Interpretive Summary: Consumers wonder whether or not organic milk is different from conventional milk, but most studies test two herds that are not in the same area, which can introduce soil type and weather conditions as factors. Our laboratory eliminated those variables by comparing milk from adjacent farms, one an organic herd and the other a herd using conventional management. The composition, types of fatty acids, and minerals were measured over 80 weeks, including two warm weather grazing seasons. The only major differences observed were in the fatty acids. Two fatty acids that have been shown to have numerous health benefits, CLA and ALA, were found to be at significantly higher concentrations during the grazing seasons. The organic herd did not consume special feed intended to raise CLA and ALA levels, meaning that farmers can rely on pasture plants to elevate the amounts of these fatty acids in milk. CLA and ALA are likely to be at higher concentrations in organic milk, which is often a factor in consumer purchases.

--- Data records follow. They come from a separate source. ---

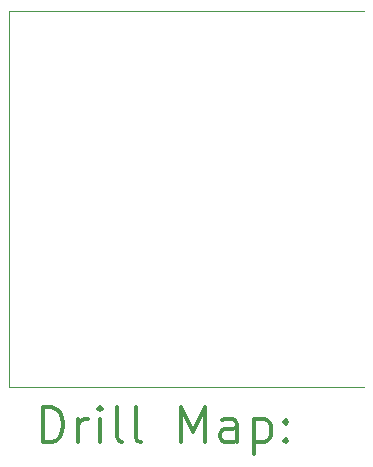
<source format=gbr>
%FSLAX45Y45*%
G04 Gerber Fmt 4.5, Leading zero omitted, Abs format (unit mm)*
G04 Created by KiCad (PCBNEW 5.1.10-88a1d61d58~88~ubuntu20.10.1) date 2021-05-13 20:15:12*
%MOMM*%
%LPD*%
G01*
G04 APERTURE LIST*
%TA.AperFunction,Profile*%
%ADD10C,0.100000*%
%TD*%
%ADD11C,0.200000*%
%ADD12C,0.300000*%
G04 APERTURE END LIST*
D10*
X8694400Y-8298800D02*
X11694400Y-8298800D01*
X8694400Y-5118800D02*
X8694400Y-8298800D01*
X11694400Y-5118800D02*
X8694400Y-5118800D01*
D11*
D12*
X8975828Y-8769514D02*
X8975828Y-8469514D01*
X9047257Y-8469514D01*
X9090114Y-8483800D01*
X9118686Y-8512372D01*
X9132971Y-8540943D01*
X9147257Y-8598086D01*
X9147257Y-8640943D01*
X9132971Y-8698086D01*
X9118686Y-8726657D01*
X9090114Y-8755229D01*
X9047257Y-8769514D01*
X8975828Y-8769514D01*
X9275828Y-8769514D02*
X9275828Y-8569514D01*
X9275828Y-8626657D02*
X9290114Y-8598086D01*
X9304400Y-8583800D01*
X9332971Y-8569514D01*
X9361543Y-8569514D01*
X9461543Y-8769514D02*
X9461543Y-8569514D01*
X9461543Y-8469514D02*
X9447257Y-8483800D01*
X9461543Y-8498086D01*
X9475828Y-8483800D01*
X9461543Y-8469514D01*
X9461543Y-8498086D01*
X9647257Y-8769514D02*
X9618686Y-8755229D01*
X9604400Y-8726657D01*
X9604400Y-8469514D01*
X9804400Y-8769514D02*
X9775828Y-8755229D01*
X9761543Y-8726657D01*
X9761543Y-8469514D01*
X10147257Y-8769514D02*
X10147257Y-8469514D01*
X10247257Y-8683800D01*
X10347257Y-8469514D01*
X10347257Y-8769514D01*
X10618686Y-8769514D02*
X10618686Y-8612372D01*
X10604400Y-8583800D01*
X10575828Y-8569514D01*
X10518686Y-8569514D01*
X10490114Y-8583800D01*
X10618686Y-8755229D02*
X10590114Y-8769514D01*
X10518686Y-8769514D01*
X10490114Y-8755229D01*
X10475828Y-8726657D01*
X10475828Y-8698086D01*
X10490114Y-8669514D01*
X10518686Y-8655229D01*
X10590114Y-8655229D01*
X10618686Y-8640943D01*
X10761543Y-8569514D02*
X10761543Y-8869514D01*
X10761543Y-8583800D02*
X10790114Y-8569514D01*
X10847257Y-8569514D01*
X10875828Y-8583800D01*
X10890114Y-8598086D01*
X10904400Y-8626657D01*
X10904400Y-8712372D01*
X10890114Y-8740943D01*
X10875828Y-8755229D01*
X10847257Y-8769514D01*
X10790114Y-8769514D01*
X10761543Y-8755229D01*
X11032971Y-8740943D02*
X11047257Y-8755229D01*
X11032971Y-8769514D01*
X11018686Y-8755229D01*
X11032971Y-8740943D01*
X11032971Y-8769514D01*
X11032971Y-8583800D02*
X11047257Y-8598086D01*
X11032971Y-8612372D01*
X11018686Y-8598086D01*
X11032971Y-8583800D01*
X11032971Y-8612372D01*
M02*

</source>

Technical Abstract: A study of two adjacent dairy farms, one using conventional confined herd management and the other organic management with averages of 53 percent dry matter from pasture during the grazing season, revealed significant differences in the fatty acid composition of the milk. Compared with conventional milk, organic milk had higher levels of conjugated linoleic acid (CLA) and alpha-linolenic acid (the major omega-3 fatty acid in milk), and less stearic and linoleic acid (the major omega-6 fatty acid in milk) during the spring-summer grazing season (S-S). During fall and winter (F-W), the organic milk had higher levels of palmitic and alpha-linolenic acid, and less stearic, oleic, and linoleic acid, than conventional milk. The F-W organic milk provided more total CLA and a-linolenic acid since it contained 4.0 percent fat while the conventional milk and the S-S organic milk contained 3.6-3.7 percent fat. During S-S and F-W, few differences between the two types of milk were observed in protein, solids-not-fat, ash, Ca, Fe, K, Mg, Mn, Na, P, and Zn contents. When removing geography and weather as variables, organic milk appears to yield more CLA and omega-3 fatty acids.